● Apply what you read
(a) From the Firehose replay page below, list every destination that Kinesis Data Firehose is said to deliver streaming data to.
(b) Quote the Firehose replay page below word for word, everything from "Kinesis Data Firehose is" down to "compression, and delivery.".

● Excerpted passage
■ ■ ■
Replaying AWS Kinesis Data Firehose
Background
AWS Kinesis Data Firehose uses HTTP-based APIs, which means you can use Speedscale's standard replay capabilities to capture and replay Firehose traffic. Unlike protocol-specific brokers like Kafka or RabbitMQ, Firehose traffic can be replayed directly using Speedscale's standard HTTP replay functionality.
Kinesis Data Firehose is a fully managed service for delivering real-time streaming data to destinations such as Amazon S3, Amazon Redshift, Amazon Elasticsearch Service, and Splunk. It automatically handles data transformation, compression, and delivery.
For more information about AWS Kinesis Data Firehose, see the AWS Kinesis Data Firehose documentation.
Prerequisites
- speedctl is installed
- Create a snapshot containing the traffic you need.
Standard Replay Approach
Since AWS Kinesis Data Firehose uses HTTP-based APIs, you can use Speedscale's standard replay capabilities:
- Capture Production Traffic: Use Speedscale to capture your application's interactions with AWS Kinesis Data Firehose
- Create a Snapshot: Create a snapshot from the captured traffic
- Run a Replay: Use Speedscale's standard replay functionality to replay the traffic
For detailed instructions on using Speedscale's standard replay capabilities, see the Getting Started Guide.
Alternative: Custom Load Driver Approach
If you need more control over message replay patterns or want to extract and replay messages independently, you can use a custom load driver approach similar to Kafka and RabbitMQ:
Extract the data
Grab your snapshot id and run this command to extract message payloads from Firehose traffic:
speedctl extract data <snapshot-id> --path .http.request.body --path .ts
This will generate a CSV with message data, timestamps, and corresponding RRPair UUIDs.
■ ■ ■
● Information
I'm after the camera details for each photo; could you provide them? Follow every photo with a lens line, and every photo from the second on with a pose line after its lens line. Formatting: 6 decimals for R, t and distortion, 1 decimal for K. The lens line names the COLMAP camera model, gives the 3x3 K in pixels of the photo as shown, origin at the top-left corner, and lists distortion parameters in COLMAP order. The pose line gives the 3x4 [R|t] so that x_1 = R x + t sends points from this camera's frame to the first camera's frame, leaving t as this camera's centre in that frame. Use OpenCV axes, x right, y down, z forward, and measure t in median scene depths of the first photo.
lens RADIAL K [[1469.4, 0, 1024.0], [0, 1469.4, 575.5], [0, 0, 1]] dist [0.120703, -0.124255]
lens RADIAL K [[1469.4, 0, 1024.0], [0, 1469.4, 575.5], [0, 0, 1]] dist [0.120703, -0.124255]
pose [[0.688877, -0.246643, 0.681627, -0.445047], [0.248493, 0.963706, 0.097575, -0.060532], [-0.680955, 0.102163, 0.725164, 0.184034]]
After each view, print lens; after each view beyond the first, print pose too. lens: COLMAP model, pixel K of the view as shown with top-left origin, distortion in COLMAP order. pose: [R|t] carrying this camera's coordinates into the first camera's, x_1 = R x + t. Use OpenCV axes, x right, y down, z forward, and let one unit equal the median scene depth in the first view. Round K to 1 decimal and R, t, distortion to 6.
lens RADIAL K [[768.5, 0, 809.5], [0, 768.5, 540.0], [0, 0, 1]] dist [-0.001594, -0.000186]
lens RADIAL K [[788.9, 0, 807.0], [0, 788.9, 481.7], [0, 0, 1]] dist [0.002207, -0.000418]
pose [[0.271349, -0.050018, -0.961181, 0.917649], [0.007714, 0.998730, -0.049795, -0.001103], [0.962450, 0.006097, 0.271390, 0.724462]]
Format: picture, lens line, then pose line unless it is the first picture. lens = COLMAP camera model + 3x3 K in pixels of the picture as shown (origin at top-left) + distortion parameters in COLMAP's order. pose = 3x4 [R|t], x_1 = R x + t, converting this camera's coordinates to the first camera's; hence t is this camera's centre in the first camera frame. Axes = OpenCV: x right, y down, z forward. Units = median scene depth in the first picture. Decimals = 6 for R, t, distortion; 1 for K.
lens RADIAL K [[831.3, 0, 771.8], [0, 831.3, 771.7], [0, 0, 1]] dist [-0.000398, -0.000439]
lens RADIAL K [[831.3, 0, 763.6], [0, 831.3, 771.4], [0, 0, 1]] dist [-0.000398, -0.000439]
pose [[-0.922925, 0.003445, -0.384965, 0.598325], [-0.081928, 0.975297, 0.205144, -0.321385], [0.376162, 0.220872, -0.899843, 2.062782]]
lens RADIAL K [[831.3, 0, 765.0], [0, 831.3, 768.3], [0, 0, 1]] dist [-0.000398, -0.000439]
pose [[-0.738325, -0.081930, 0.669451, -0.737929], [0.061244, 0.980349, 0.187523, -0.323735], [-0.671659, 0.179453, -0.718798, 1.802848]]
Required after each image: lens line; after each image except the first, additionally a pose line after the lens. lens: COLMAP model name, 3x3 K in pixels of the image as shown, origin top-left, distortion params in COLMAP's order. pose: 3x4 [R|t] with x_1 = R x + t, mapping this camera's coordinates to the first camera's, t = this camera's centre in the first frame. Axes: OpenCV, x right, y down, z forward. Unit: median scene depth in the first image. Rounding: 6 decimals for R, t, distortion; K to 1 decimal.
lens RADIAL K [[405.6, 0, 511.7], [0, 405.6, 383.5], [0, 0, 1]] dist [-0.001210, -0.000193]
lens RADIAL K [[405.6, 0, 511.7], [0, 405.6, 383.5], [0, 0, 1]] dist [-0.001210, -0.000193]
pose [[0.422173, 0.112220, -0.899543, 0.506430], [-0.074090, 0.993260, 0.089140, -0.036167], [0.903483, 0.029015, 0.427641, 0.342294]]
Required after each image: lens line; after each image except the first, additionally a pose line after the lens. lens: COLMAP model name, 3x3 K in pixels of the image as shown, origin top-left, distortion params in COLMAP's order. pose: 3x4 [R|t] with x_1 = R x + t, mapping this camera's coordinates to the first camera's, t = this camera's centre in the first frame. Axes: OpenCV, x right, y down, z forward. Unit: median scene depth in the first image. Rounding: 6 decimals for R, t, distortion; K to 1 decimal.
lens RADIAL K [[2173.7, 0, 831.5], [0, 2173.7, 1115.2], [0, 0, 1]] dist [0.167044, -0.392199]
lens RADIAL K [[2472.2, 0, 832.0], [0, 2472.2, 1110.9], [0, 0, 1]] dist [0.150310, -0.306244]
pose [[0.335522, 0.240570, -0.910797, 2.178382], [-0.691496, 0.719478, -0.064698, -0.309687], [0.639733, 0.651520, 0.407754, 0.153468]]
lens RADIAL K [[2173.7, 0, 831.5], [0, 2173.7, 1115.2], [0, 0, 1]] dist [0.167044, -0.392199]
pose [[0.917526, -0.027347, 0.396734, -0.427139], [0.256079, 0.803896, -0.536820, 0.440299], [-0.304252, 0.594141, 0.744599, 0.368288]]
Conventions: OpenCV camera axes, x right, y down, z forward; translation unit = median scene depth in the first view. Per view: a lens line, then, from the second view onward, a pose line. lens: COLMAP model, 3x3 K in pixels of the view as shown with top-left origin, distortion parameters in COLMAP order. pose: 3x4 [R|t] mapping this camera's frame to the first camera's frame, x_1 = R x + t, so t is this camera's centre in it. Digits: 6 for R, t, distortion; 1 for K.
■ ■ ■
● Expected outputs
(a) Amazon S3, Amazon Redshift, Amazon Elasticsearch Service, Splunk

(b)
Kinesis Data Firehose is a fully managed service for delivering real-time streaming data to destinations such as Amazon S3, Amazon Redshift, Amazon Elasticsearch Service, and Splunk. It automatically handles data transformation, compression, and delivery.